U.S. agency lends funds to firms linked with Mafia

? A government agency that helps U.S. businesses investing in developing countries has approved millions of dollars of loans to companies whose owners did business with Mafia figures and rebels in a bloody African conflict, records show.

The agency also awarded insurance to assist a company that is part of a Mexican energy conglomerate ordered by the Internal Revenue Service to pay more than $70 million in back taxes.

The Overseas Private Investment Corp., which operates with about $5 billion in reserves, says it conducts background checks before awarding loans or insurance. But the agency acknowledged it missed some negative information about its clients that The Associated Press found in a review of public records.

An OPIC spokesman said the agency checked some of the same public databases where the AP found the information.

For instance, the agency put on hold a $5 million loan to Globus International Resources Corp. “pending some further reviews” after the AP raised questions about evidence introduced in court showing Globus did business in the 1990s with Mafia figures who later were convicted of federal crimes.

Globus is not related to International Communications Systems Inc., which got an OPIC loan last year to market phone cards in Moldova under the brand name GlobUS.

Globus gave hundreds of thousands of dollars’ worth of shares to four Mafia stockbrokers and a mob-owned company between 1996 and 2000, according to court and Securities and Exchange Commission records.

Prosecutors alleged in 2000 that Globus was one of 19 companies that had their stock manipulated by the Mafia. The government never charged either Globus or its officials with crimes.

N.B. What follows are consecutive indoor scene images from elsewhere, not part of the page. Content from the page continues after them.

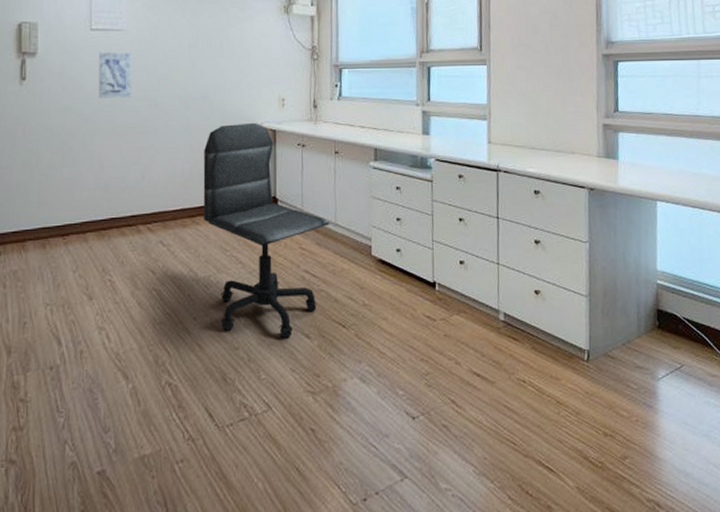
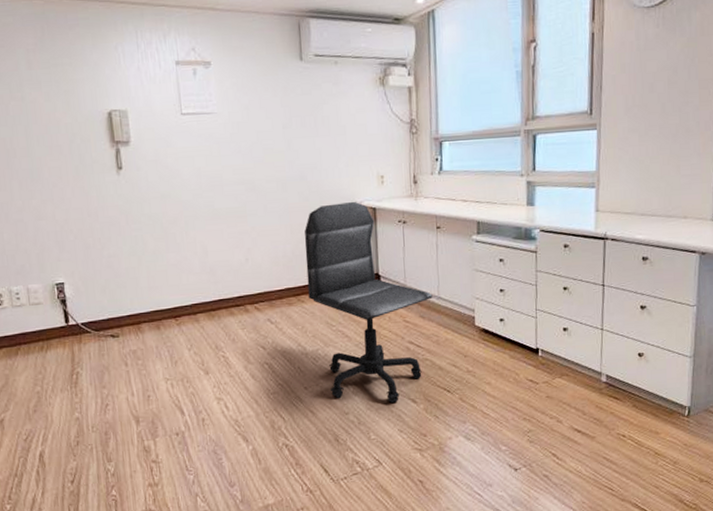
wall art: present [98,51,131,99] -> none [191,136,228,184]

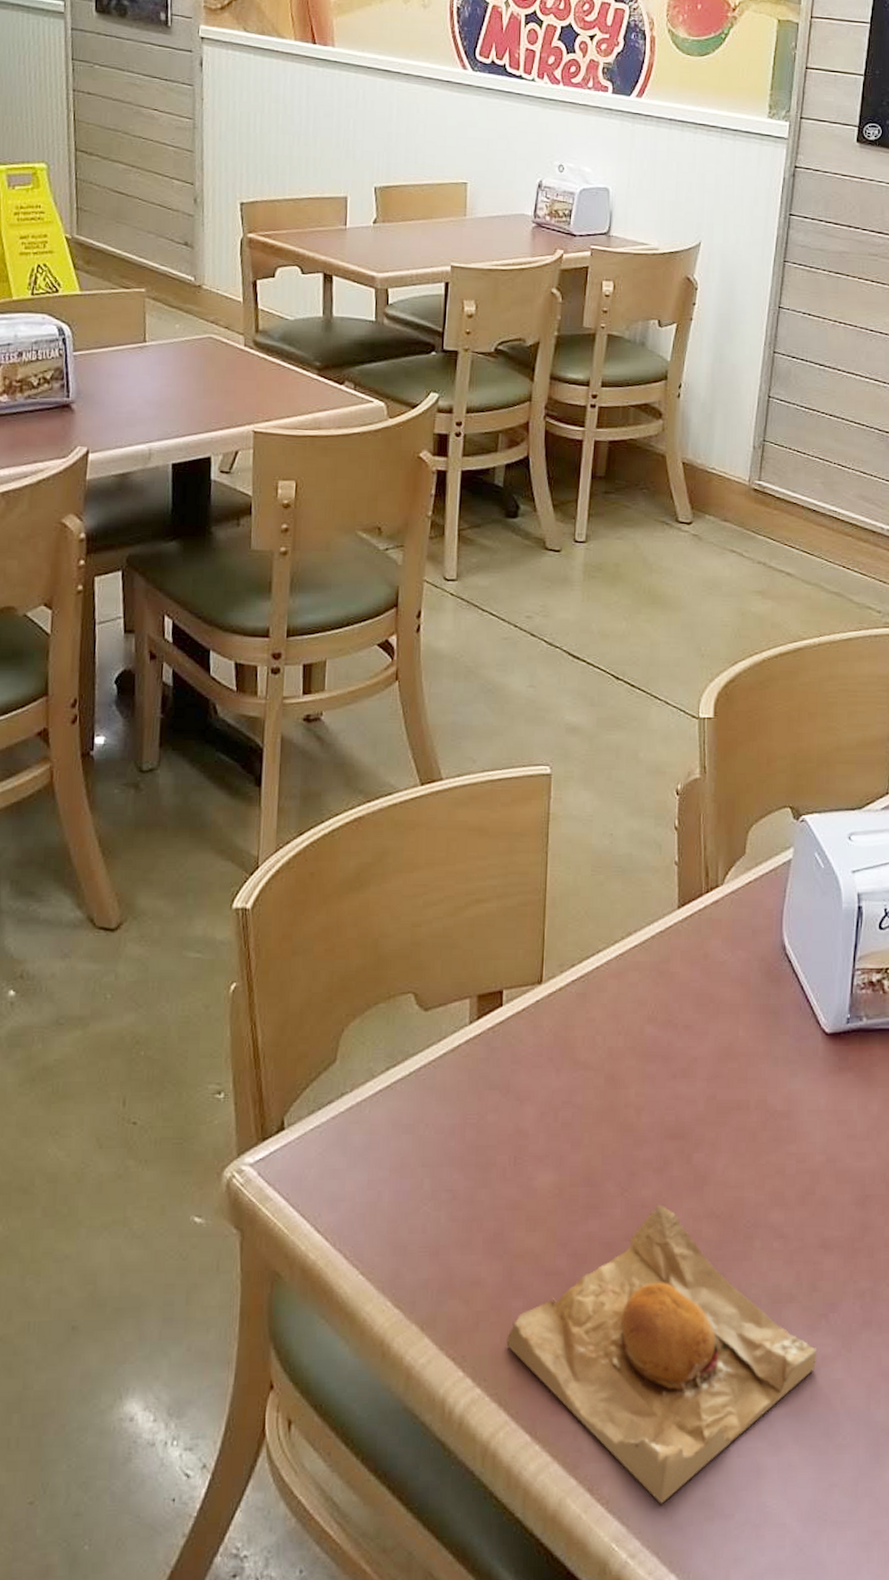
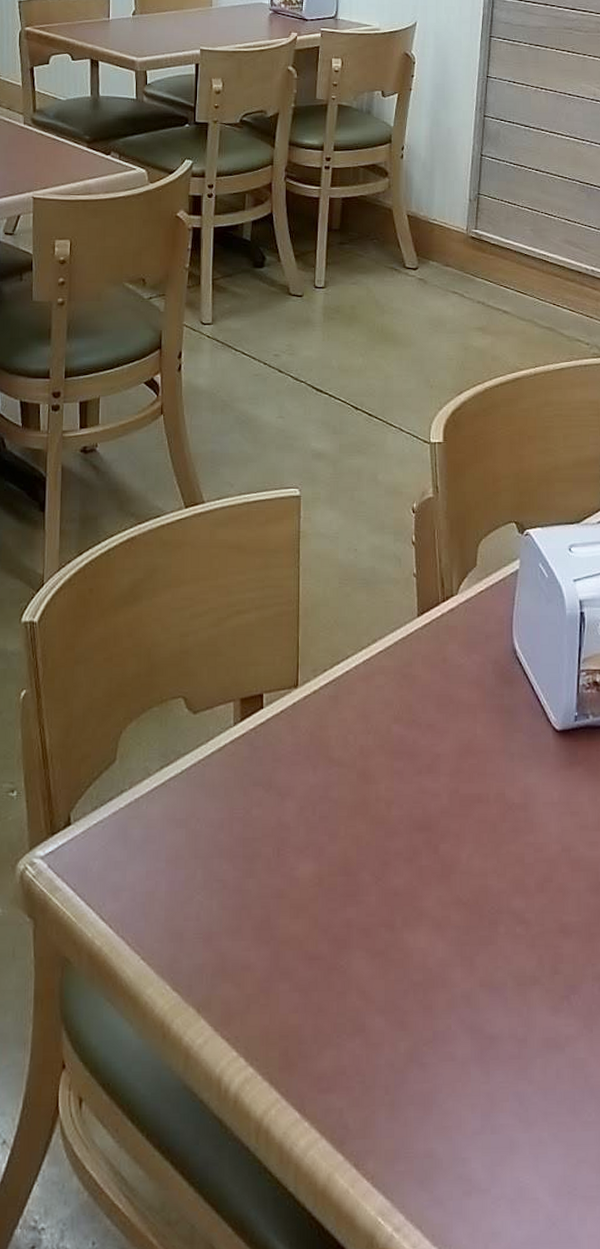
hamburger: present [506,1204,818,1504] -> none [275,892,561,1179]

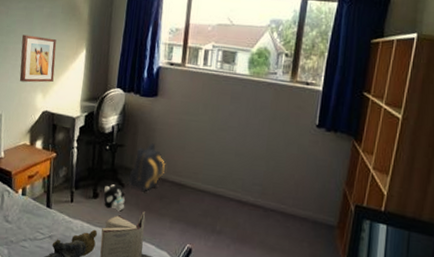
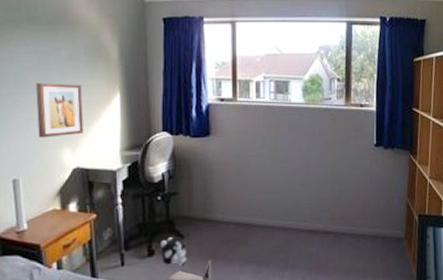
backpack: present [128,143,165,191] -> none [188,186,227,238]

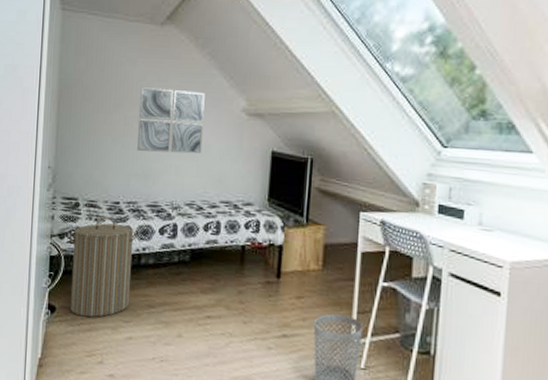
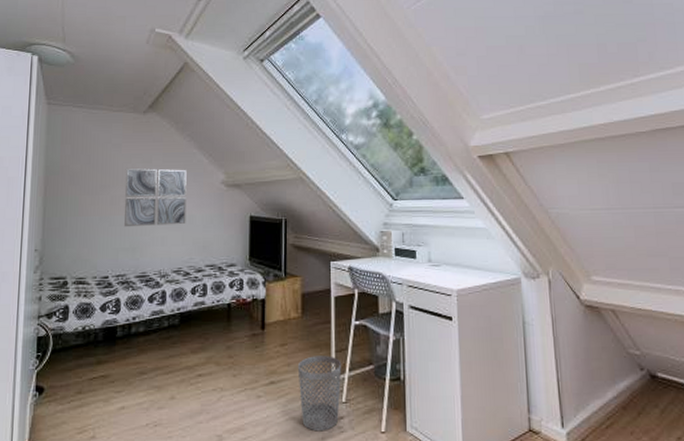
laundry hamper: present [66,216,141,318] -> none [54,291,130,394]

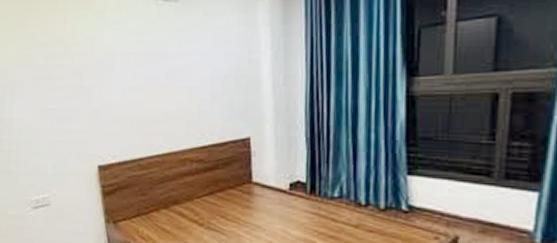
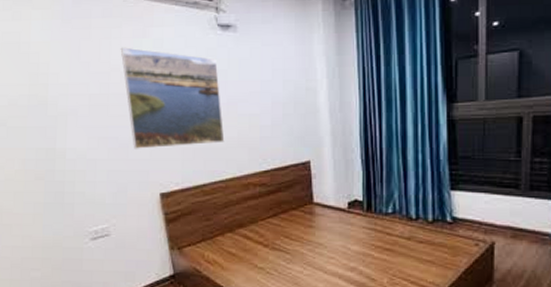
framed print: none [65,19,163,121] -> present [120,47,225,149]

“Our due diligence didn’t turn up anything like that,” OPIC lawyer Eli Landy told AP.

An OPIC spokesman defended the agency’s background checks. “We feel that the due diligence we do is very good and very thorough and we stand by that,” Lawrence Spinelli said.

In 2003, OPIC agreed to a $25 million loan for a U.S. company owned by Jean-Raymond Boulle, a mining magnate whose company has been cited by the United Nations for unethical dealings with rebels in the Democratic Republic of the Congo’s civil war.